The problem of the Australians
These folks settled their continent 40 thousand years ago -- or, as many scholars now believe, 65 thousand years ago.
Yet in all that time, they failed to develop beyond the old stone age. They developed no agriculture, metal, or permanent settlements. They scarcely even had clothing.
If Australia had not been discovered from outside, there is every reason to suppose its inhabitants might have remained at the stone age level for ever more -- or until the sun burned itself out.
It is frightening to think that a branch of the human species could have continued in this way forever, never realising its potential, and never knowing anything of the science and technology we have developed.
If the Australians had been typical of humanity as a whole, the human story would have looked something like this...
This argument suggests several points of concern:
- New Guinea is also small and isolated, yet its inhabitants achieved the neolithic level, unlike the Australians. New Guinea was actually joined to Australia, as the continent of Sahul, until about ten thousand years ago, so why did the Australians not achieve the sophistication of New Guinea? The Polynesian islands are even smaller and even more isolated, yet many had chiefdoms, surpassing New Guinea in sophistication, let alone Australia.

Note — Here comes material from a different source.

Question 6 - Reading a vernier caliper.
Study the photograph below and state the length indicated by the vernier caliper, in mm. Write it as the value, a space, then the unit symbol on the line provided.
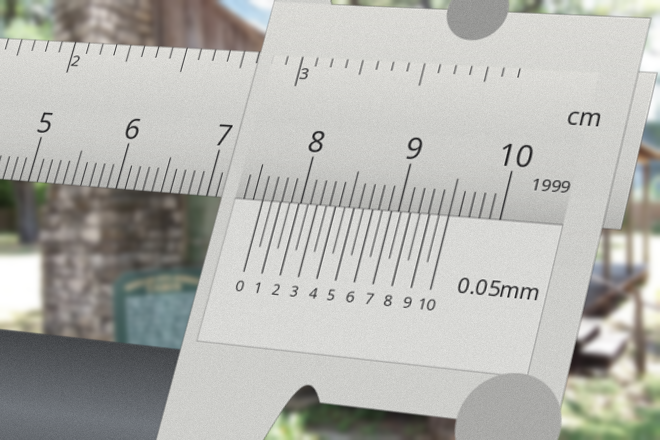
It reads 76.0 mm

We might be able to explain this in terms of humans bringing the relevant technologies and institutions to these islands, so that they were already in a more complex eigenmode. But why were people not able to carry this eigenmode to Australia?
- If Australia was too small to support developmental growth like that of the Afro-Eurasian and American world islands, it suggests that, had the world's landmass been more broken up than it is, then humans would not have been able to develop anywhere. The fact that humans have developed must then be seen, in part, as a geographical accident, not an inevitable result of human talents.
- Australia is a big place. If we are saying Australia was too small, then just how big does a continent have to be before humans are able to develop beyond the paleolithic? It is true that Australia has large areas of desert, but the Nile Valley is surrounded by desert. And climatic conditions in Australia have changed a lot over the millennia. Why could civilisation not have developed along the valleys of Australia's Orange or Murray-Darling rivers? If we are saying environmental conditions here were never quite right, then just how flukey was the development of civilisation elsewhere?
- If Australia reached equilibrium at a technological level commensurate with its size, then could this be the fate of the world as a whole? Will we stagnate at a (much higher) technological level where the planet is able to support just enough population to sustain that level of technology? Could the human race flat-line until the sun goes supernova or something else wipes us out?
The point of these questions is not to deny that Australia's lack of development can be related to its situation, but to show some of the complicating issues that a full theory must take into account and be able to explain.
We should also note two other points:
- There is no reason to think, as some might, that the aboriginal Australians lacked the mental capacity of humans elsewhere. All humans today are members of a single species, descended from common ancestors living at most 100-200,000 years ago. On an individual level, aboriginal Australians operate perfectly competently in technologically advanced society; high achieving aborigines include academics, politicians and writers. Australian traditional culture is also sophisticated in its own way; languages and kinship systems are more complex than those of 'advanced' societies; art and mythology are well developed; the boomerang is a clever device; aborigines found honey by gluing feathers to bees, slowing them down so they could be followed. [As far as dark age theory is concerned, the sameness of humans everywhere and at all times is axiomatic. Only when it has proved impossible to build an adequate theory of history on that assumption will the axiom need to be abandoned - we are nowhere near that yet.]
- Australians seem to have taken up agriculture at various points, then abandoned it again. Therefore, the situation is not as simple as achievement of an everlasting equilibrium. Stagnation was not total, and perhaps changing climatic conditions sometimes elevated scale sufficiently to promote development in some areas.
Finally, there is the argument of Jared Diamond, in Guns, germs and steel, which is that the move to neolithic (farming) lifestyles depended on the availability of crop plants and domesticable animals. While Eurasia had barley/wheat/rice on the one hand and sheep/cattle/horses/pigs on the other, suitable equivalents in the rest of the world were lacking.
Diamond's argument comes back to the issue of continental size. There is a well-known relationship between the size of an island/landmass and its biodiversity. Hence, the largest continent, with the greatest biodiversity, inevitably had the most suitable species for agriculture. The second largest continent was a runner up, while the smallest continent had too litte variety to provide species with the right characteristics for human exploitation.
This argument is not endorsed by dark age theory, which starts from the assumption that history is a sociological phenomenon, not dictated by random background features such as climatic conditions or availability of domesticable species. In dark age theory, necessity is the mother of invention, so that people would be expected to have found ways of supporting complex society if conditions were right for it. Diamond says attempts to use the zebra as a beast of burden have failed, which he suggests helps explain Africa's lack of development. However, over thousands of years the zebra might have been domesticated as the horse was, had people really needed such an animal. Dark age theory looks for explanations in terms of the inherent logic of human affairs, not in terms of chance, external factors. (This viewpoint may be wrong, but we start from it as an assumption, to be abandoned only when it has demonstrably failed.)